→ What to produce
Find all lines below containing the string "KiCad" and return them.

→ Provided data
-*-

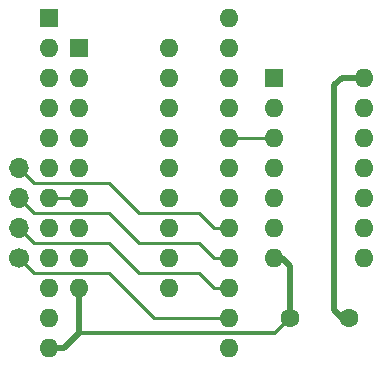
<source format=gbr>
G04 #@! TF.GenerationSoftware,KiCad,Pcbnew,(5.1.4)-1*
G04 #@! TF.CreationDate,2020-10-11T13:25:07+02:00*
G04 #@! TF.ProjectId,ram-adapter,72616d2d-6164-4617-9074-65722e6b6963,rev?*
G04 #@! TF.SameCoordinates,Original*
G04 #@! TF.FileFunction,Copper,L1,Top*
G04 #@! TF.FilePolarity,Positive*
%FSLAX46Y46*%
G04 Gerber Fmt 4.6, Leading zero omitted, Abs format (unit mm)*
G04 Created by KiCad (PCBNEW (5.1.4)-1) date 2020-10-11 13:25:07*
%MOMM*%
%LPD*%
G04 APERTURE LIST*
%ADD10O,1.600000X1.600000*%
%ADD11R,1.600000X1.600000*%
%ADD12C,1.600000*%
%ADD13O,1.700000X1.700000*%
%ADD14C,1.700000*%
%ADD15C,0.500000*%
%ADD16C,0.350000*%
%ADD17C,0.250000*%
G04 APERTURE END LIST*
D10*
X114300000Y-54610000D03*
X99060000Y-82550000D03*
X114300000Y-57150000D03*
X99060000Y-80010000D03*
X114300000Y-59690000D03*
X99060000Y-77470000D03*
X114300000Y-62230000D03*
X99060000Y-74930000D03*
X114300000Y-64770000D03*
X99060000Y-72390000D03*
X114300000Y-67310000D03*
X99060000Y-69850000D03*
X114300000Y-69850000D03*
X99060000Y-67310000D03*
X114300000Y-72390000D03*
X99060000Y-64770000D03*
X114300000Y-74930000D03*
X99060000Y-62230000D03*
X114300000Y-77470000D03*
X99060000Y-59690000D03*
X114300000Y-80010000D03*
X99060000Y-57150000D03*
X114300000Y-82550000D03*
D11*
X99060000Y-54610000D03*
D12*
X119460000Y-80010000D03*
X124460000Y-80010000D03*
D13*
X96520000Y-67310000D03*
X96520000Y-69850000D03*
X96520000Y-72390000D03*
D14*
X96520000Y-74930000D03*
D10*
X109220000Y-57150000D03*
X101600000Y-77470000D03*
X109220000Y-59690000D03*
X101600000Y-74930000D03*
X109220000Y-62230000D03*
X101600000Y-72390000D03*
X109220000Y-64770000D03*
X101600000Y-69850000D03*
X109220000Y-67310000D03*
X101600000Y-67310000D03*
X109220000Y-69850000D03*
X101600000Y-64770000D03*
X109220000Y-72390000D03*
X101600000Y-62230000D03*
X109220000Y-74930000D03*
X101600000Y-59690000D03*
X109220000Y-77470000D03*
D11*
X101600000Y-57150000D03*
D10*
X125730000Y-59690000D03*
X118110000Y-74930000D03*
X125730000Y-62230000D03*
X118110000Y-72390000D03*
X125730000Y-64770000D03*
X118110000Y-69850000D03*
X125730000Y-67310000D03*
X118110000Y-67310000D03*
X125730000Y-69850000D03*
X118110000Y-64770000D03*
X125730000Y-72390000D03*
X118110000Y-62230000D03*
X125730000Y-74930000D03*
D11*
X118110000Y-59690000D03*
D15*
X101600000Y-81280000D02*
X101600000Y-77470000D01*
X99060000Y-82550000D02*
X100330000Y-82550000D01*
X100330000Y-82550000D02*
X101600000Y-81280000D01*
D16*
X118110000Y-81280000D02*
X101600000Y-81280000D01*
X118190000Y-81280000D02*
X119460000Y-80010000D01*
D17*
X118110000Y-81280000D02*
X118190000Y-81280000D01*
D15*
X119460000Y-80010000D02*
X119460000Y-75645000D01*
X119460000Y-75645000D02*
X118745000Y-74930000D01*
D17*
X118745000Y-74930000D02*
X118110000Y-74930000D01*
D15*
X123190000Y-60325000D02*
X123190000Y-78740000D01*
X125730000Y-59690000D02*
X123825000Y-59690000D01*
X123825000Y-59690000D02*
X123190000Y-60325000D01*
X123190000Y-78740000D02*
X123190000Y-79375000D01*
X123190000Y-79375000D02*
X123825000Y-80010000D01*
D17*
X101600000Y-69850000D02*
X99060000Y-69850000D01*
X114300000Y-64770000D02*
X116840000Y-64770000D01*
X116840000Y-64770000D02*
X118110000Y-64770000D01*
X96520000Y-67310000D02*
X97790000Y-68580000D01*
X97790000Y-68580000D02*
X104140000Y-68580000D01*
X104140000Y-68580000D02*
X106680000Y-71120000D01*
X106680000Y-71120000D02*
X111760000Y-71120000D01*
X111760000Y-71120000D02*
X113030000Y-72390000D01*
X113030000Y-72390000D02*
X114300000Y-72390000D01*
X96520000Y-69850000D02*
X97790000Y-71120000D01*
X97790000Y-71120000D02*
X104140000Y-71120000D01*
X104140000Y-71120000D02*
X106680000Y-73660000D01*
X106680000Y-73660000D02*
X111760000Y-73660000D01*
X111760000Y-73660000D02*
X113030000Y-74930000D01*
X113030000Y-74930000D02*
X114300000Y-74930000D01*
X96520000Y-72390000D02*
X97790000Y-73660000D01*
X97790000Y-73660000D02*
X104140000Y-73660000D01*
X104140000Y-73660000D02*
X106680000Y-76200000D01*
X106680000Y-76200000D02*
X111760000Y-76200000D01*
X111760000Y-76200000D02*
X113030000Y-77470000D01*
X113030000Y-77470000D02*
X114300000Y-77470000D01*
X96520000Y-74930000D02*
X97790000Y-76200000D01*
X97790000Y-76200000D02*
X104140000Y-76200000D01*
X104140000Y-76200000D02*
X107950000Y-80010000D01*
X107950000Y-80010000D02*
X114300000Y-80010000D01*
M02*

</source>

-*-

→ Final answer
G04 #@! TF.GenerationSoftware,KiCad,Pcbnew,(5.1.4)-1*
G04 Created by KiCad (PCBNEW (5.1.4)-1) date 2020-10-11 13:25:07*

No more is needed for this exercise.